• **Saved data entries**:
[Start of Attachment]

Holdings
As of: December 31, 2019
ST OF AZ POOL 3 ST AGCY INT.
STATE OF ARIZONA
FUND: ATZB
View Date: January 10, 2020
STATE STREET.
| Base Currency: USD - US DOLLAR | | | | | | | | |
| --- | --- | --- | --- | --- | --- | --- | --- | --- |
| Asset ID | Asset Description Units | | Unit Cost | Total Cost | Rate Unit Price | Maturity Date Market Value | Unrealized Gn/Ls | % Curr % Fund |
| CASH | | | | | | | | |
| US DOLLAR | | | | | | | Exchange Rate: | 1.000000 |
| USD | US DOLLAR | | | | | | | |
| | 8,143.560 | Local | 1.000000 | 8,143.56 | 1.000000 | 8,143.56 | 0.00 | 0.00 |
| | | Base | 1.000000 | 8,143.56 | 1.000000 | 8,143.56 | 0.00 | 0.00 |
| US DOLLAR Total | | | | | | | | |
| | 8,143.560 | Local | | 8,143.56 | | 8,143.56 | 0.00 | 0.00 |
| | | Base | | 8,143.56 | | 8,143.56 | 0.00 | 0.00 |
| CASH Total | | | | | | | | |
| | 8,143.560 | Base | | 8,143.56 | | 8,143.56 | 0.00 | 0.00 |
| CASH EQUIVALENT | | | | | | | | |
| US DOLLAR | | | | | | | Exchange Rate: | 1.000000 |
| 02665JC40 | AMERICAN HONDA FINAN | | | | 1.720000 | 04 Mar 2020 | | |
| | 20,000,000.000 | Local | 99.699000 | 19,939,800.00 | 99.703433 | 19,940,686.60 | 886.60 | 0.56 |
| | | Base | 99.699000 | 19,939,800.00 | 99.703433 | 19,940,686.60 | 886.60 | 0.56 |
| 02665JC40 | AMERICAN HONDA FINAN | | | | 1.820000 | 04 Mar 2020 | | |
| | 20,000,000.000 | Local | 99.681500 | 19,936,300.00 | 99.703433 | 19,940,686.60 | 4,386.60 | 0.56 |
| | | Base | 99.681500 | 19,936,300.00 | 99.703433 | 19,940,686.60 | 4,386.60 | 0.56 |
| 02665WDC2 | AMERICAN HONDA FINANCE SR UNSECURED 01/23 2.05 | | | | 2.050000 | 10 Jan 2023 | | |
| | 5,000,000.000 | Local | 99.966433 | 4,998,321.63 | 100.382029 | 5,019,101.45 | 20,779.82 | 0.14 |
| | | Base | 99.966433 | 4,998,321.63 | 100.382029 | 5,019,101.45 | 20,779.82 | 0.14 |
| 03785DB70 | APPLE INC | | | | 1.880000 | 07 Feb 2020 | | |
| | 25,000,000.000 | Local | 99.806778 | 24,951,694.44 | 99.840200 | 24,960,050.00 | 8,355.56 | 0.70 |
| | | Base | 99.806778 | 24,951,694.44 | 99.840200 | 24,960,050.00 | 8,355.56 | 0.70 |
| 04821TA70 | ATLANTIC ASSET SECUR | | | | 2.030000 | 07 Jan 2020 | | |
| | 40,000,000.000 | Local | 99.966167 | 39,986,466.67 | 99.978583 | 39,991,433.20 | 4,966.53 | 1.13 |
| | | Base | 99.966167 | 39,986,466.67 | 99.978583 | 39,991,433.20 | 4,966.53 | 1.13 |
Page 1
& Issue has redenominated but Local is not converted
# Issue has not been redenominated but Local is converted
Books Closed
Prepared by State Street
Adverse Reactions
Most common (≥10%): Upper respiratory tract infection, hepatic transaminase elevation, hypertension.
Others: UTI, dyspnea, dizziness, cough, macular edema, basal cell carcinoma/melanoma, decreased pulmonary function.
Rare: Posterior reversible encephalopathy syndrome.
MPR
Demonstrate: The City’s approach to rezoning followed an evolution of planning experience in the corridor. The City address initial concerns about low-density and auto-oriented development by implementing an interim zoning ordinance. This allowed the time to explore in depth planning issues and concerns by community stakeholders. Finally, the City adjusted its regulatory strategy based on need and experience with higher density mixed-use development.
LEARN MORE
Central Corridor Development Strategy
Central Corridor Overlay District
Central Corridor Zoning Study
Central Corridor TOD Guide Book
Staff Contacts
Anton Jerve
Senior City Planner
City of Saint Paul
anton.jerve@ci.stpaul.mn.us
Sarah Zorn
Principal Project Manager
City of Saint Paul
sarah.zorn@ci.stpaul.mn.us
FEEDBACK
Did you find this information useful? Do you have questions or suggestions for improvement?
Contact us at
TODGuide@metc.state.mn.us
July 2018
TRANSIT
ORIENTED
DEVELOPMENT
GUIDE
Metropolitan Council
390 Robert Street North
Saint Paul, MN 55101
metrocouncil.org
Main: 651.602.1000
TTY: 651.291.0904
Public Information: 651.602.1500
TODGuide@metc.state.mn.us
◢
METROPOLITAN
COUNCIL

[End of Attachment]

Write out every entry again so that each line matches the original exactly.

Holdings
As of: December 31, 2019
ST OF AZ POOL 3 ST AGCY INT.
STATE OF ARIZONA
FUND: ATZB
View Date: January 10, 2020
STATE STREET.
| Base Currency: USD - US DOLLAR | | | | | | | | |
| --- | --- | --- | --- | --- | --- | --- | --- | --- |
| Asset ID | Asset Description Units | | Unit Cost | Total Cost | Rate Unit Price | Maturity Date Market Value | Unrealized Gn/Ls | % Curr % Fund |
| CASH | | | | | | | | |
| US DOLLAR | | | | | | | Exchange Rate: | 1.000000 |
| USD | US DOLLAR | | | | | | | |
| | 8,143.560 | Local | 1.000000 | 8,143.56 | 1.000000 | 8,143.56 | 0.00 | 0.00 |
| | | Base | 1.000000 | 8,143.56 | 1.000000 | 8,143.56 | 0.00 | 0.00 |
| US DOLLAR Total | | | | | | | | |
| | 8,143.560 | Local | | 8,143.56 | | 8,143.56 | 0.00 | 0.00 |
| | | Base | | 8,143.56 | | 8,143.56 | 0.00 | 0.00 |
| CASH Total | | | | | | | | |
| | 8,143.560 | Base | | 8,143.56 | | 8,143.56 | 0.00 | 0.00 |
| CASH EQUIVALENT | | | | | | | | |
| US DOLLAR | | | | | | | Exchange Rate: | 1.000000 |
| 02665JC40 | AMERICAN HONDA FINAN | | | | 1.720000 | 04 Mar 2020 | | |
| | 20,000,000.000 | Local | 99.699000 | 19,939,800.00 | 99.703433 | 19,940,686.60 | 886.60 | 0.56 |
| | | Base | 99.699000 | 19,939,800.00 | 99.703433 | 19,940,686.60 | 886.60 | 0.56 |
| 02665JC40 | AMERICAN HONDA FINAN | | | | 1.820000 | 04 Mar 2020 | | |
| | 20,000,000.000 | Local | 99.681500 | 19,936,300.00 | 99.703433 | 19,940,686.60 | 4,386.60 | 0.56 |
| | | Base | 99.681500 | 19,936,300.00 | 99.703433 | 19,940,686.60 | 4,386.60 | 0.56 |
| 02665WDC2 | AMERICAN HONDA FINANCE SR UNSECURED 01/23 2.05 | | | | 2.050000 | 10 Jan 2023 | | |
| | 5,000,000.000 | Local | 99.966433 | 4,998,321.63 | 100.382029 | 5,019,101.45 | 20,779.82 | 0.14 |
| | | Base | 99.966433 | 4,998,321.63 | 100.382029 | 5,019,101.45 | 20,779.82 | 0.14 |
| 03785DB70 | APPLE INC | | | | 1.880000 | 07 Feb 2020 | | |
| | 25,000,000.000 | Local | 99.806778 | 24,951,694.44 | 99.840200 | 24,960,050.00 | 8,355.56 | 0.70 |
| | | Base | 99.806778 | 24,951,694.44 | 99.840200 | 24,960,050.00 | 8,355.56 | 0.70 |
| 04821TA70 | ATLANTIC ASSET SECUR | | | | 2.030000 | 07 Jan 2020 | | |
| | 40,000,000.000 | Local | 99.966167 | 39,986,466.67 | 99.978583 | 39,991,433.20 | 4,966.53 | 1.13 |
| | | Base | 99.966167 | 39,986,466.67 | 99.978583 | 39,991,433.20 | 4,966.53 | 1.13 |
Page 1
& Issue has redenominated but Local is not converted
# Issue has not been redenominated but Local is converted
Books Closed
Prepared by State Street
Adverse Reactions
Most common (≥10%): Upper respiratory tract infection, hepatic transaminase elevation, hypertension.
Others: UTI, dyspnea, dizziness, cough, macular edema, basal cell carcinoma/melanoma, decreased pulmonary function.
Rare: Posterior reversible encephalopathy syndrome.
MPR
Demonstrate: The City’s approach to rezoning followed an evolution of planning experience in the corridor. The City address initial concerns about low-density and auto-oriented development by implementing an interim zoning ordinance. This allowed the time to explore in depth planning issues and concerns by community stakeholders. Finally, the City adjusted its regulatory strategy based on need and experience with higher density mixed-use development.
LEARN MORE
Central Corridor Development Strategy
Central Corridor Overlay District
Central Corridor Zoning Study
Central Corridor TOD Guide Book
Staff Contacts
Anton Jerve
Senior City Planner
City of Saint Paul
anton.jerve@ci.stpaul.mn.us
Sarah Zorn
Principal Project Manager
City of Saint Paul
sarah.zorn@ci.stpaul.mn.us
FEEDBACK
Did you find this information useful? Do you have questions or suggestions for improvement?
Contact us at
TODGuide@metc.state.mn.us
July 2018
TRANSIT
ORIENTED
DEVELOPMENT
GUIDE
Metropolitan Council
390 Robert Street North
Saint Paul, MN 55101
metrocouncil.org
Main: 651.602.1000
TTY: 651.291.0904
Public Information: 651.602.1500
TODGuide@metc.state.mn.us
◢
METROPOLITAN
COUNCIL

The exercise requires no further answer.